In 1941, at age 42, Lee was ordained an Apostle by President Heber J. Grant. Elder Lee continued directing the Church’s welfare program and toured missions throughout the world. His apostolic ministry overlapped with global instability during the Second World War and the new international order that emerged in the war’s aftermath. Church membership and international reach grew more rapidly in the postwar years than they had in previous decades, making it difficult to implement Church programs uniformly. President David O. McKay tasked Elder Lee to lead the Church’s effort to unify Church operations and bring all organizations and programs under priesthood leadership oversight. Elder Lee supervised an accelerated correlation effort and was soon pleased to see priesthood quorums more closely direct the work of the gospel and Latter-day Saints across the world participate in the same lessons and activities.3

Within three years of 1962, Elder Lee lost both his wife, Fern, and daughter Maurine to sudden health failures, a season he called the “saddest experience” of his life.
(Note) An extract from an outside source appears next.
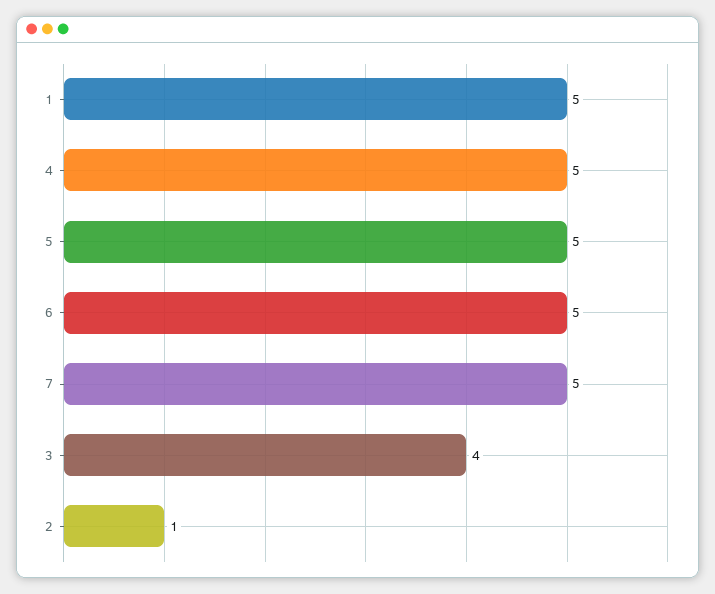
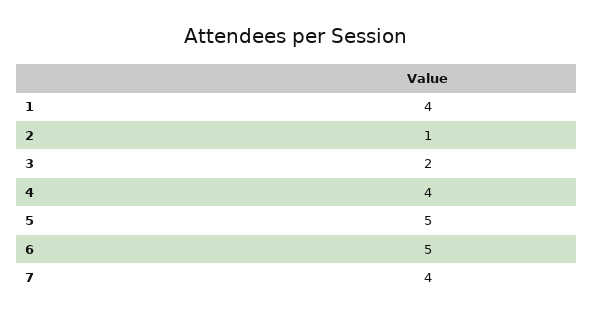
1: 5 -> 4
4: 5 -> 4
7: 5 -> 4
3: 4 -> 2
In 1963, he married Freda Joan Jensen in the Salt Lake Temple, and the two frequently traveled together on Church assignments during Elder Lee’s remaining years as an Apostle and later President of the Church.4

In 1970, newly ordained Church President Joseph Fielding Smith called Harold B. Lee to serve as a counselor in the First Presidency, in addition to Elder Lee’s new responsibility as President of the Quorum of the Twelve Apostles. When President Smith passed away 30 months later, President Lee was ordained President of the Church. He almost immediately began suffering acute pain from blood clots and underwent almost constant medical treatment for the rest of his presidency. He still traveled to Mexico City for the second area conference in Church history, which gathered the largest assembly of Latter-day Saints at a general or regional conference to date. He also traveled to the Holy Land, becoming the first President of the Church to visit Israel, where he toured historical sites associated with the ministry of Jesus Christ, held impromptu devotional services, and organized the first branch of the Church in Jerusalem.5

The morning after Christmas Day 1973, President Lee was admitted to the hospital suffering fatigue and lung problems. He died unexpectedly later that day. “President Lee was a great friend of the downtrodden,” wrote Spencer W. Kimball, his successor as President of the Church. “While he was an outstanding administrator and tireless worker, frequently he found time to visit the sick and those heavy of heart. When President Lee prayed, he really talked with his Heavenly Father.”6

For more information about the life of Harold B. Lee, see the Prophets of the Restoration videos on history.ChurchofJesusChrist.org or in the Gospel Library app.

Related Topics: Correlation, Welfare Programs, Great Depression

  1. L. Brent Goates, Harold B. Lee: Prophet and Seer (Salt Lake City: Bookcraft, 1985), 37, 45, 48, 60, 84–86.

  2. Goates, Harold B. Lee, 86–88, 93–96; see Topics: Great Depression, Welfare Programs. The Church Security Program was renamed the Church Welfare Program in 1938.

  3. See Topics: Correlation, World War II, Servicemember Branches; Goates, Harold B. Lee, 367–73.

  4. Goates, Harold B. Lee, 345, 351–52, 356, 360–62.

  5. Goates, Harold B. Lee, 458–59, 472, 474, 484–85.

  6. Goates, Harold B. Lee, 575, 584–85.